═══ Source data

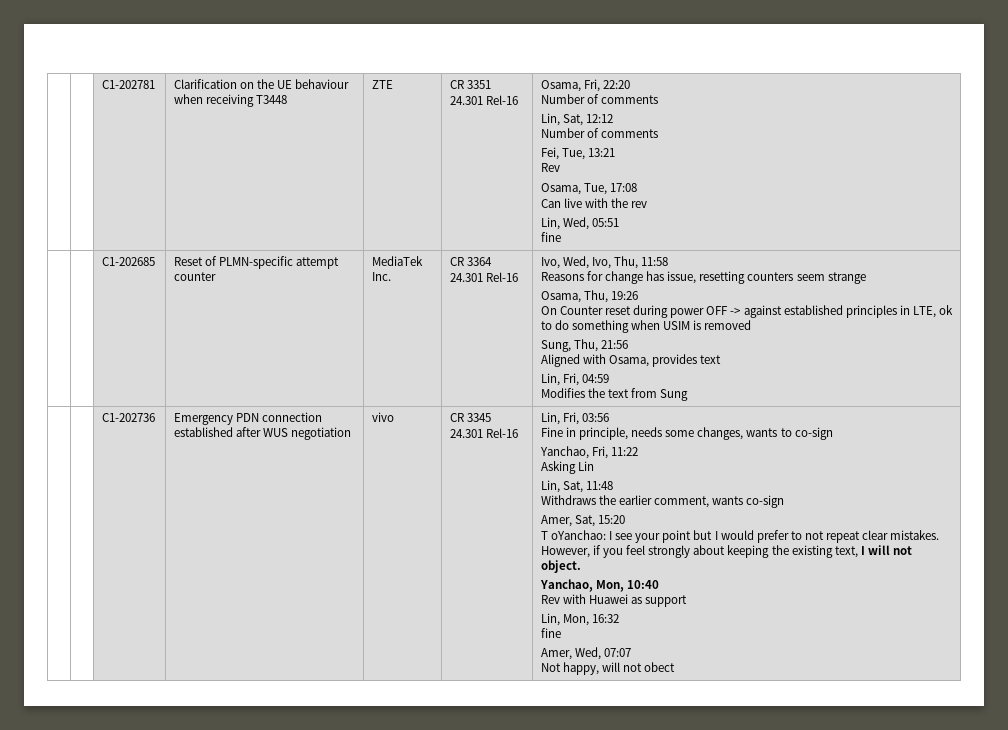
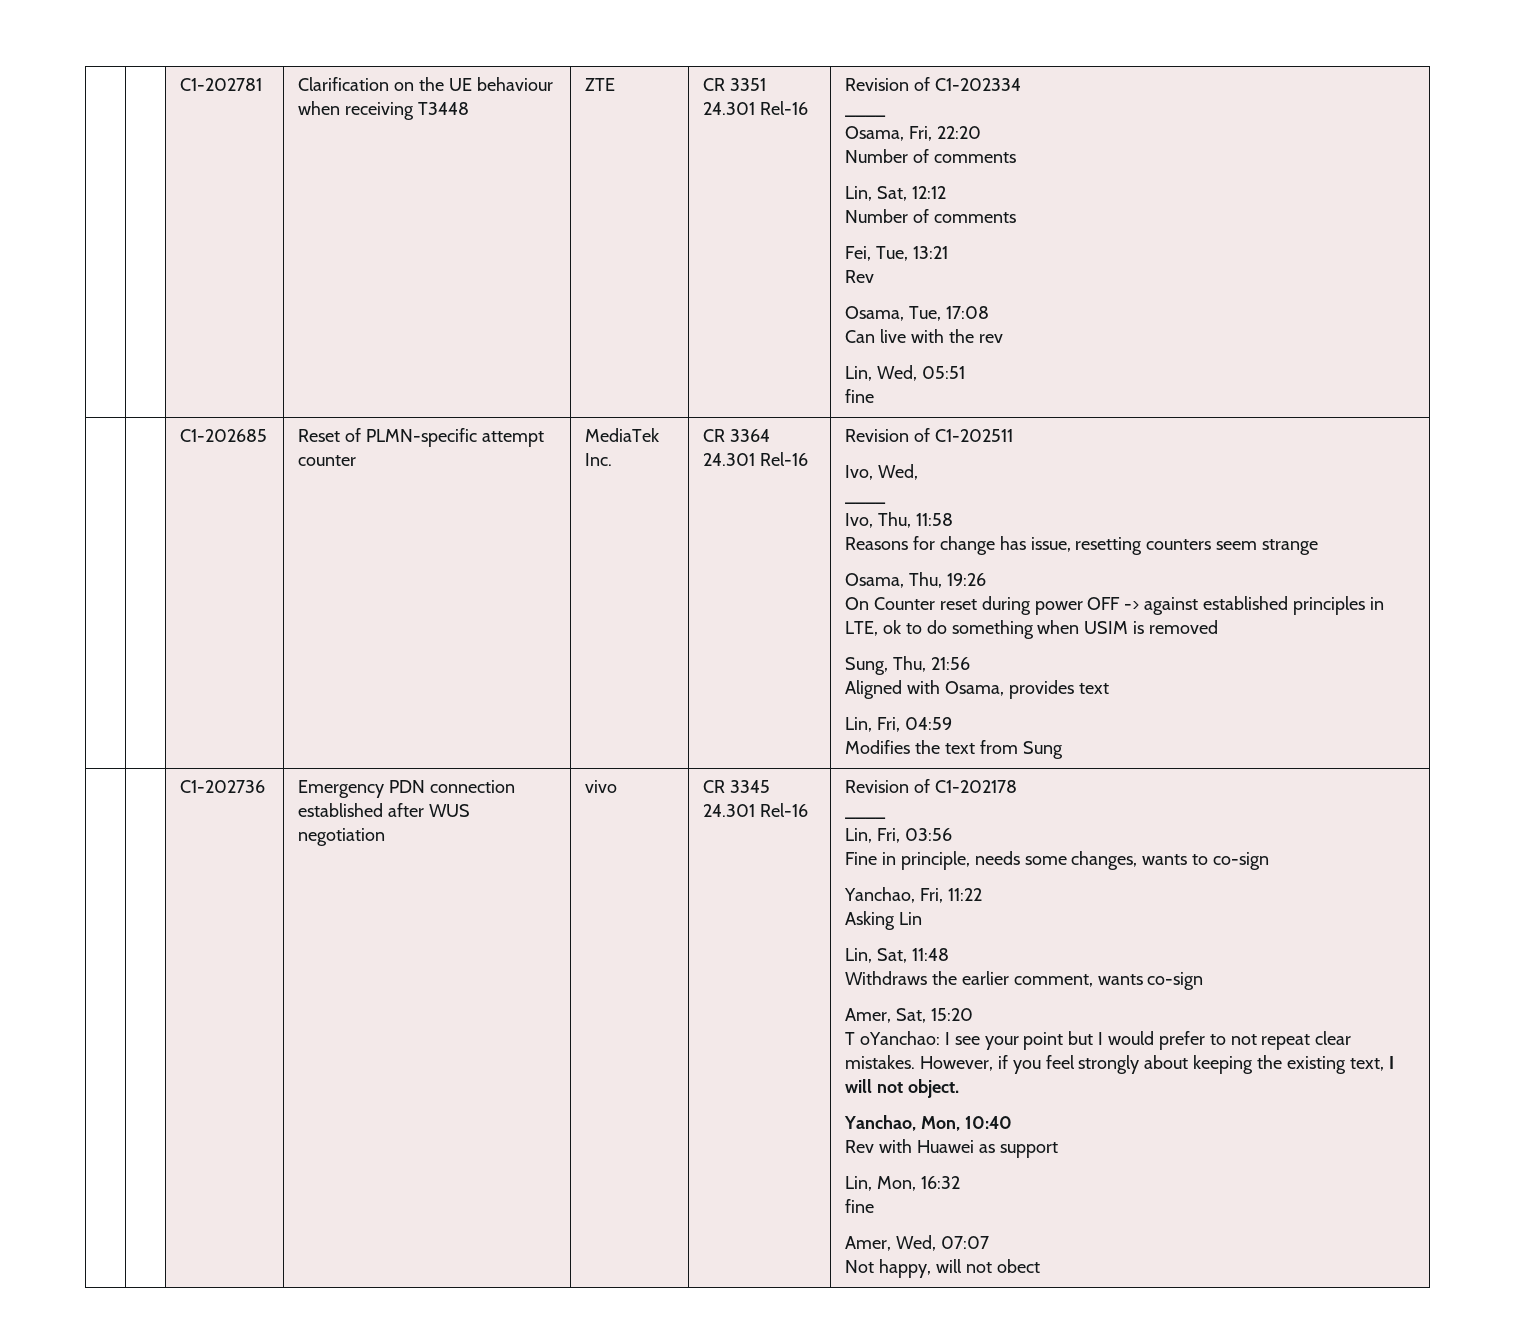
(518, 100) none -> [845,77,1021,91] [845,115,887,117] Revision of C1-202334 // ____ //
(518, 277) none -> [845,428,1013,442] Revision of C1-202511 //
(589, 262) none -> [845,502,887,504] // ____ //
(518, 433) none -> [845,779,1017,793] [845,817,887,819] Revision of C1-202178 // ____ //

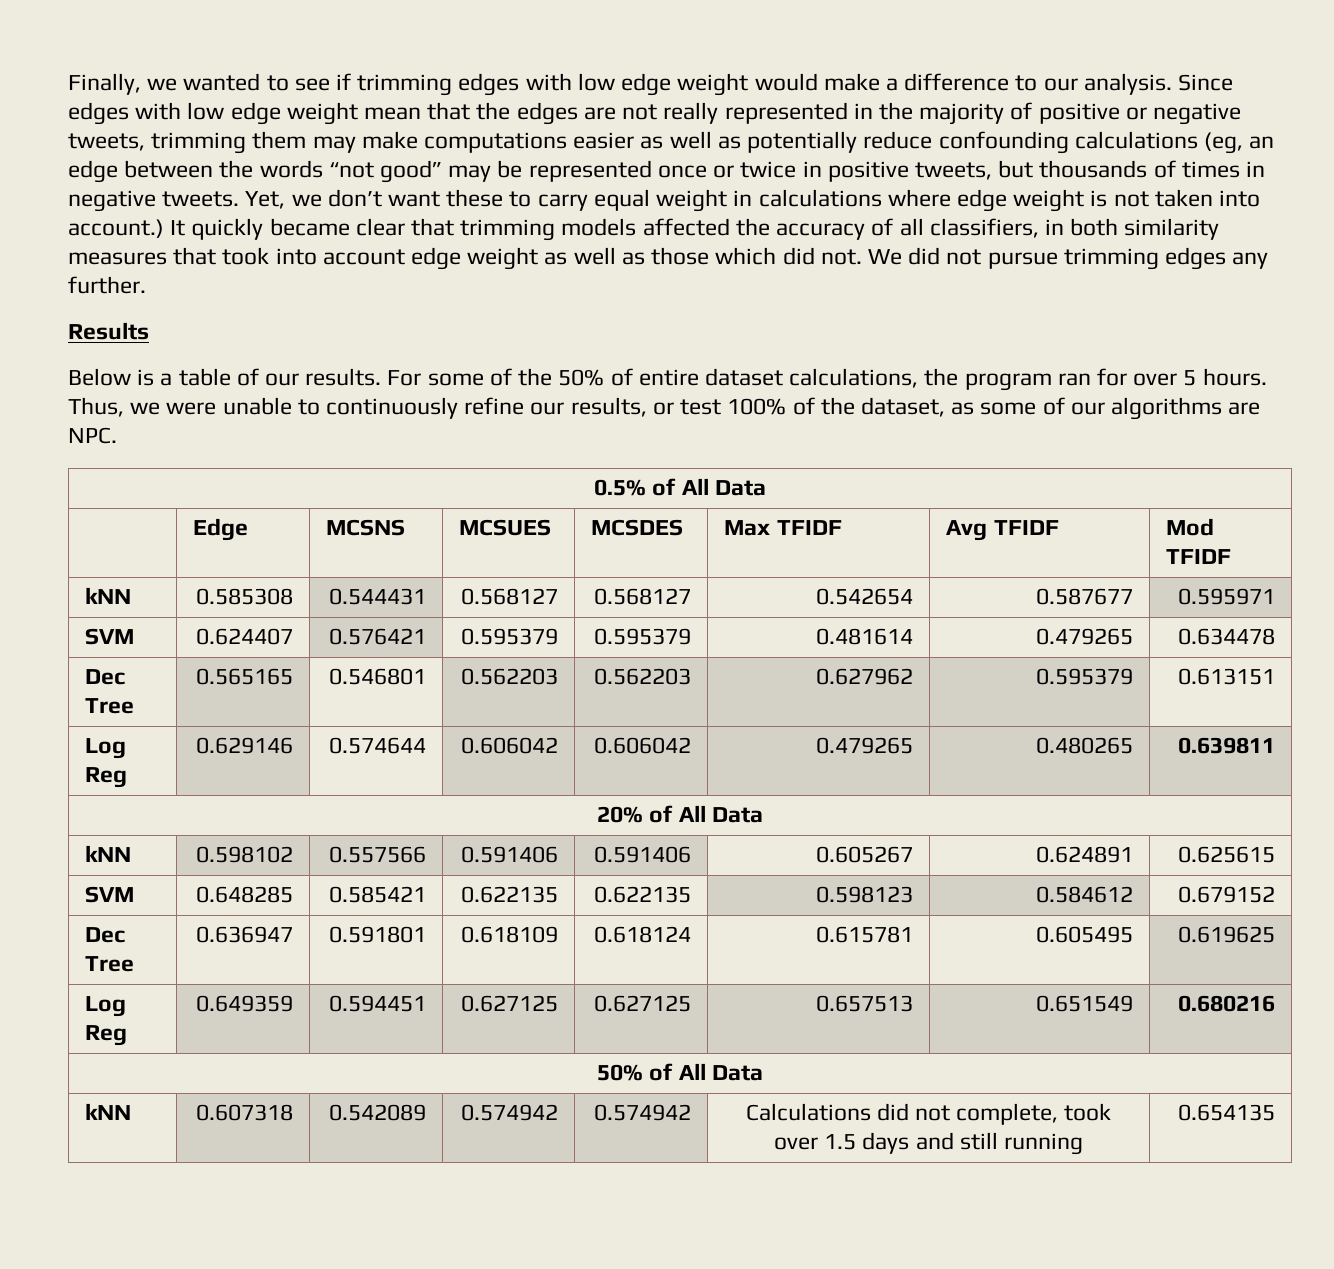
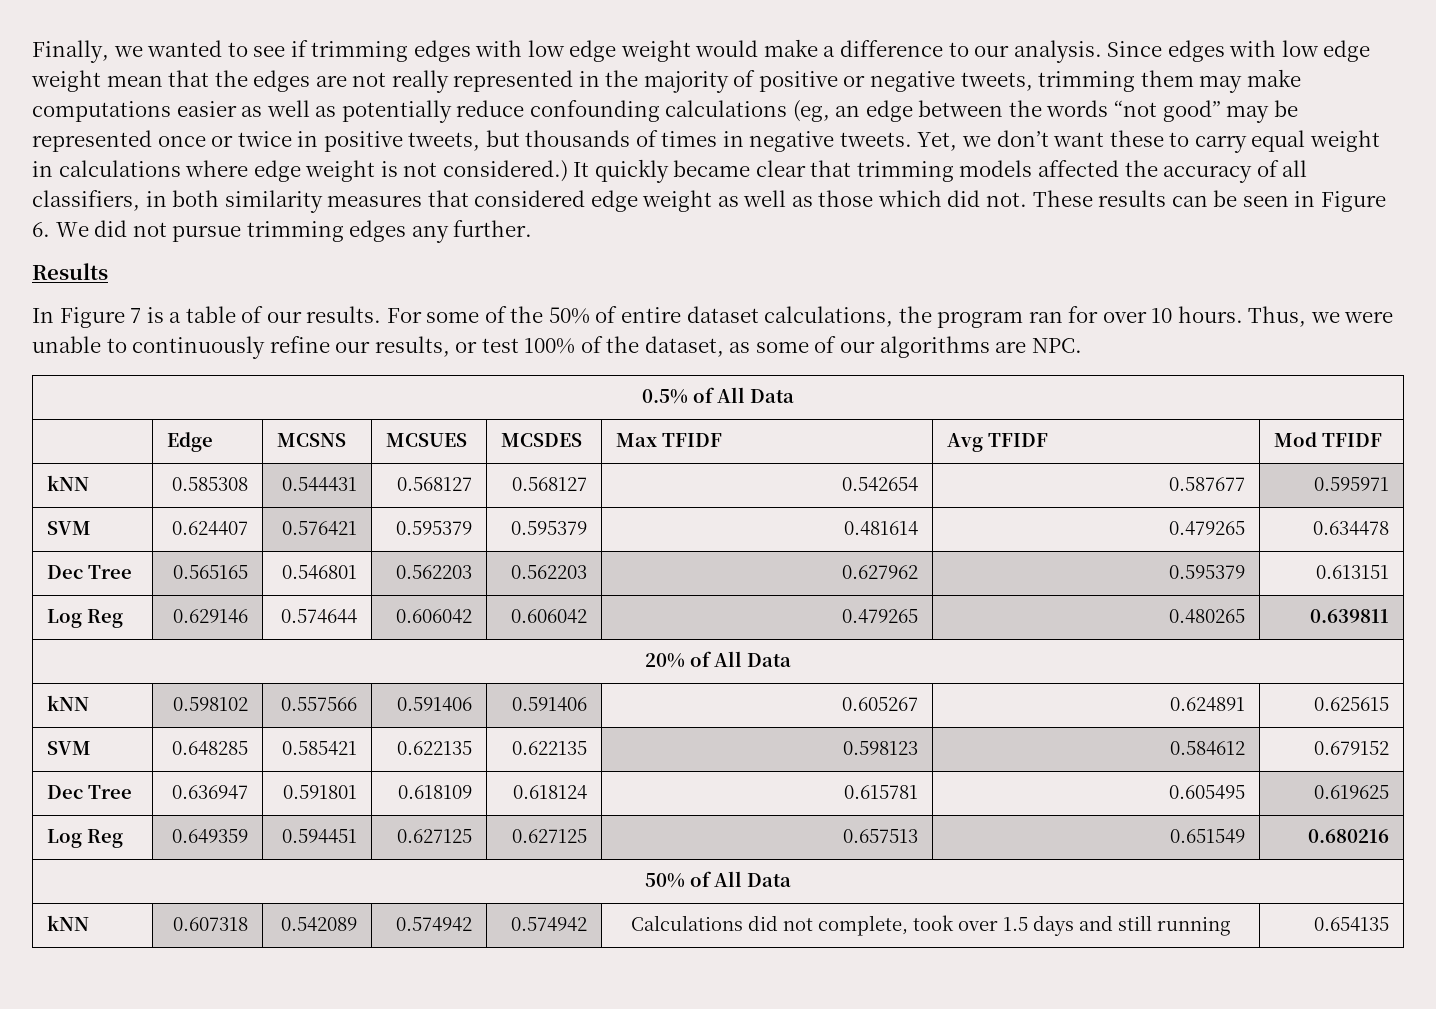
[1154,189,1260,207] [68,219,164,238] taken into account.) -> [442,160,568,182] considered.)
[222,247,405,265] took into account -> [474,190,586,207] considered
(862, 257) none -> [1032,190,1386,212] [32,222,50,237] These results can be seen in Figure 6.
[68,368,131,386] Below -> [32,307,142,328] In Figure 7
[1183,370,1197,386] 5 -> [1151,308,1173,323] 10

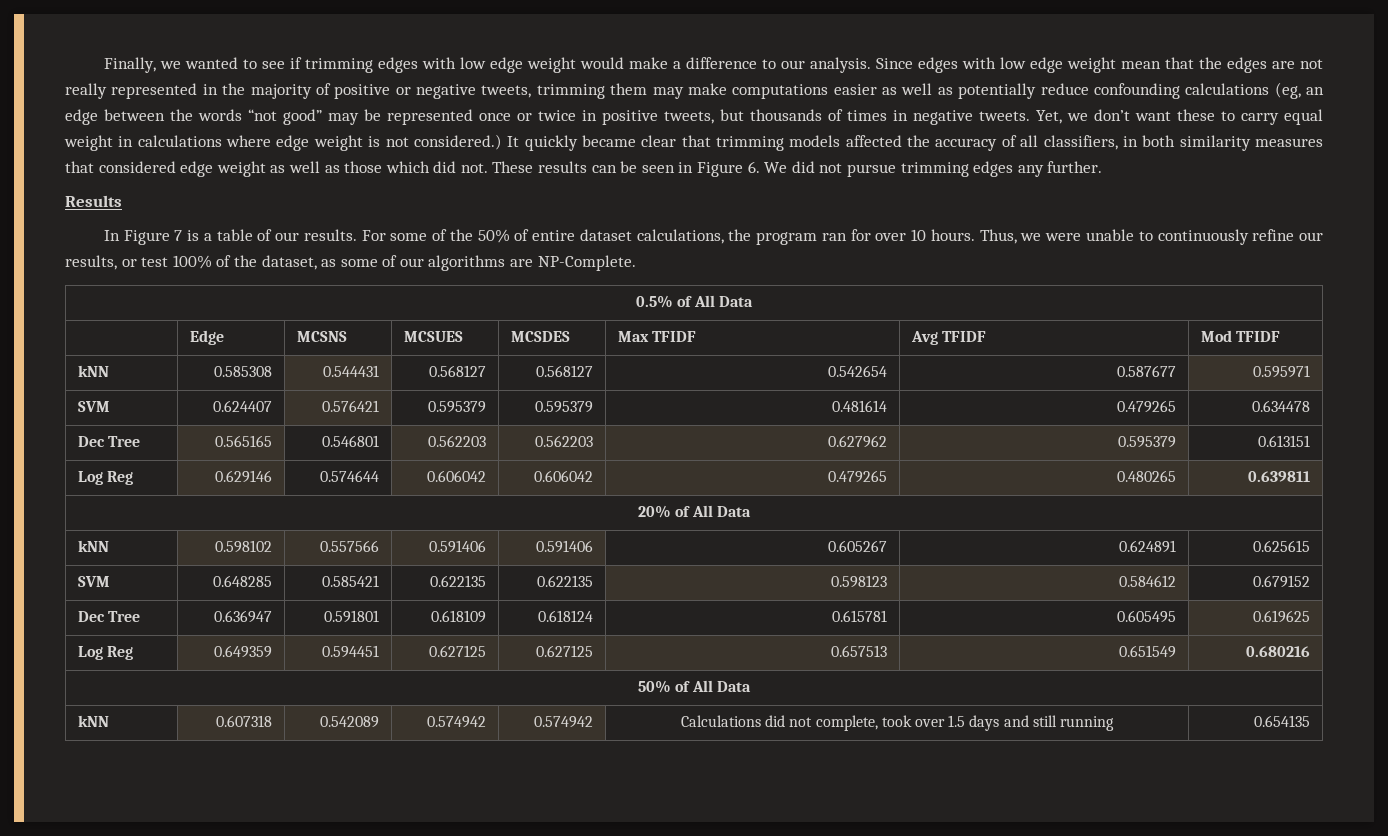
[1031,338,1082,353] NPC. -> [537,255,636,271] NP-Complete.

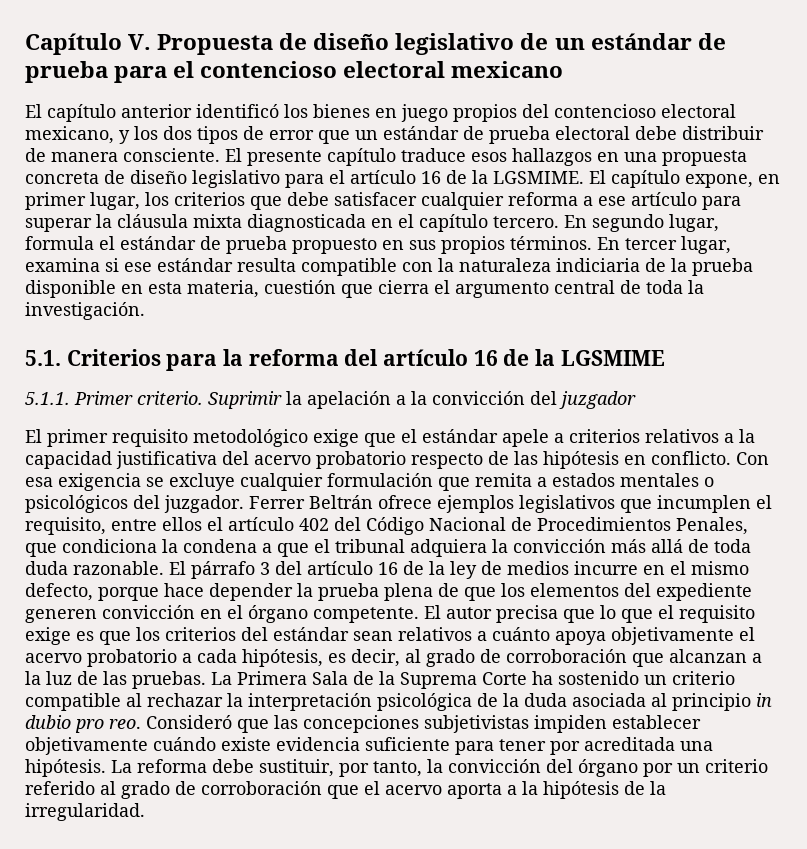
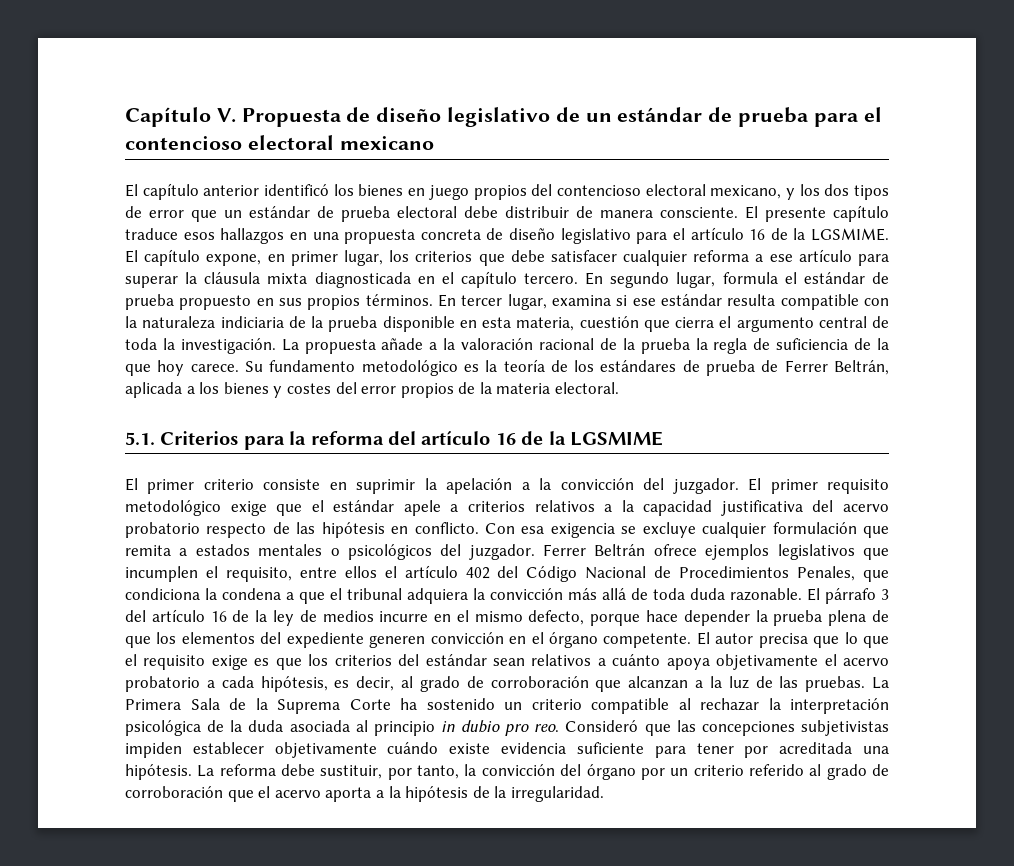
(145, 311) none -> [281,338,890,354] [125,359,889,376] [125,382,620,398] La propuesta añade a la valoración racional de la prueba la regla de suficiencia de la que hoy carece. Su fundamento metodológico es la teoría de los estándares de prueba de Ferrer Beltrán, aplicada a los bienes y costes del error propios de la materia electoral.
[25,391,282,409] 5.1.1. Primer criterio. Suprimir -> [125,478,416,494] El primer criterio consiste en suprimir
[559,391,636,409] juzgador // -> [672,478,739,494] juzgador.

══════

**Goal of the exercise**. Letter for letter, reproduce every record above and skip the pictures.

**Answer to this exercise**.
(518, 100) none -> [845,77,1021,91] [845,115,887,117] Revision of C1-202334 // ____ //
(518, 277) none -> [845,428,1013,442] Revision of C1-202511 //
(589, 262) none -> [845,502,887,504] // ____ //
(518, 433) none -> [845,779,1017,793] [845,817,887,819] Revision of C1-202178 // ____ //

[1154,189,1260,207] [68,219,164,238] taken into account.) -> [442,160,568,182] considered.)
[222,247,405,265] took into account -> [474,190,586,207] considered
(862, 257) none -> [1032,190,1386,212] [32,222,50,237] These results can be seen in Figure 6.
[68,368,131,386] Below -> [32,307,142,328] In Figure 7
[1183,370,1197,386] 5 -> [1151,308,1173,323] 10

[1031,338,1082,353] NPC. -> [537,255,636,271] NP-Complete.

(145, 311) none -> [281,338,890,354] [125,359,889,376] [125,382,620,398] La propuesta añade a la valoración racional de la prueba la regla de suficiencia de la que hoy carece. Su fundamento metodológico es la teoría de los estándares de prueba de Ferrer Beltrán, aplicada a los bienes y costes del error propios de la materia electoral.
[25,391,282,409] 5.1.1. Primer criterio. Suprimir -> [125,478,416,494] El primer criterio consiste en suprimir
[559,391,636,409] juzgador // -> [672,478,739,494] juzgador.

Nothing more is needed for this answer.